• [Study material]
|---|

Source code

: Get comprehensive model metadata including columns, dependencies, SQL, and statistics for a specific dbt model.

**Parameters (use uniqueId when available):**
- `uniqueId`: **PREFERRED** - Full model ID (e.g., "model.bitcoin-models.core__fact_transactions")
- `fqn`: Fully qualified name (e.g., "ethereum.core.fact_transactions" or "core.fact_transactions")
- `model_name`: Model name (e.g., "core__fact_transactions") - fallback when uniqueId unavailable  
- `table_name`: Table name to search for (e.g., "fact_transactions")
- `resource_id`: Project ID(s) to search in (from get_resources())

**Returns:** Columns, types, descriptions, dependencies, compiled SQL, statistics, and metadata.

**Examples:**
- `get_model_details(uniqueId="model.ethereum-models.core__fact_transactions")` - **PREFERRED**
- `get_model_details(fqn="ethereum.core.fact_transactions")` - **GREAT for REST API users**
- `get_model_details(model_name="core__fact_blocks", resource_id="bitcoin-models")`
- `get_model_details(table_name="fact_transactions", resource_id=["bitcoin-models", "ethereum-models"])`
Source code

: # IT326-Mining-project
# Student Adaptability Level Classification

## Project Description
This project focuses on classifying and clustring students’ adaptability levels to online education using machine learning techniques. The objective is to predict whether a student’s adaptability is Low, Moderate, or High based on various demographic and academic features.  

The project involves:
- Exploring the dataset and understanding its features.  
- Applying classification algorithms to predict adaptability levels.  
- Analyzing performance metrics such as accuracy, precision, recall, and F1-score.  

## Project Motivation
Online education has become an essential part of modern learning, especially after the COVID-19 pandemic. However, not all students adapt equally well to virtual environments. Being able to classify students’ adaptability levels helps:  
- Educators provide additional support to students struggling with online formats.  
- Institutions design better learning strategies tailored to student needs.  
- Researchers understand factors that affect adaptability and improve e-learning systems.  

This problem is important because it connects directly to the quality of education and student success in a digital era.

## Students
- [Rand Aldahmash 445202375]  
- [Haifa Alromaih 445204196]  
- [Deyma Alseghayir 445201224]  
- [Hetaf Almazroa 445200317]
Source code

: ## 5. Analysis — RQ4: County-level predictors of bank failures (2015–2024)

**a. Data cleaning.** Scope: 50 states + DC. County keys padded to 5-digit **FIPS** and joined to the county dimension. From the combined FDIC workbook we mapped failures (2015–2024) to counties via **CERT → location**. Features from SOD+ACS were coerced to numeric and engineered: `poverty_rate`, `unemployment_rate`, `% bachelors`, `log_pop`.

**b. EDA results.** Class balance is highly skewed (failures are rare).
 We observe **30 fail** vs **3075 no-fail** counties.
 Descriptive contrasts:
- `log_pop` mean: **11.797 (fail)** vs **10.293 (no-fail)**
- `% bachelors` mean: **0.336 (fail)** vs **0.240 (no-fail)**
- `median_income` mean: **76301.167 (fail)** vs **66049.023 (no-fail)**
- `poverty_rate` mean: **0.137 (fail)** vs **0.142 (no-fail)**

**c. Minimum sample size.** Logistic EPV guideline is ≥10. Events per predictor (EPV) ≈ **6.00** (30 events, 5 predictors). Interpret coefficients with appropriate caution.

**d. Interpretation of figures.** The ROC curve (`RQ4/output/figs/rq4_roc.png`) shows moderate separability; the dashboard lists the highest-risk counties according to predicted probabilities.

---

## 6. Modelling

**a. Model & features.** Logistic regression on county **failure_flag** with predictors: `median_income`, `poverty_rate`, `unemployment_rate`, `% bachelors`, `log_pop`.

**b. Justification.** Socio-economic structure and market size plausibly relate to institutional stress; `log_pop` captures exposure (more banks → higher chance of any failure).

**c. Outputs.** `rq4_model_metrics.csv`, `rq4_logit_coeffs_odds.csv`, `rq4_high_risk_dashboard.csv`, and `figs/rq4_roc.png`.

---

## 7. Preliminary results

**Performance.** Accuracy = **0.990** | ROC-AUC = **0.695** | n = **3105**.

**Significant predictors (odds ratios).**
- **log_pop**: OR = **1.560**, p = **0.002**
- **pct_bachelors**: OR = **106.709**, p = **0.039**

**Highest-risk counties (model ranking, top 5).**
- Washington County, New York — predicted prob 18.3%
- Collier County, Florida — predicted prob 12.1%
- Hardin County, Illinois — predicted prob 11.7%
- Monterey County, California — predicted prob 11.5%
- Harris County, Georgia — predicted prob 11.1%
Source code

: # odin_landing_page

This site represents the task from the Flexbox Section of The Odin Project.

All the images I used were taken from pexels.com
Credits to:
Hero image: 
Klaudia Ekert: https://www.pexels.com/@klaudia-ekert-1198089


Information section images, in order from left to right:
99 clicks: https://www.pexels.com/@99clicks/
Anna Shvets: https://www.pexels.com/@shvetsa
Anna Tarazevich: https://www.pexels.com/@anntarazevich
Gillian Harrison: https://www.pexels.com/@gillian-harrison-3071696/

|---|

• [Your goal]
Pick every line containing the word "education" out of the material, and copy those lines.

• [Result of the exercise]
This project focuses on classifying and clustring students’ adaptability levels to online education using machine learning techniques. The objective is to predict whether a student’s adaptability is Low, Moderate, or High based on various demographic and academic features.  
Online education has become an essential part of modern learning, especially after the COVID-19 pandemic. However, not all students adapt equally well to virtual environments. Being able to classify students’ adaptability levels helps:  
This problem is important because it connects directly to the quality of education and student success in a digital era.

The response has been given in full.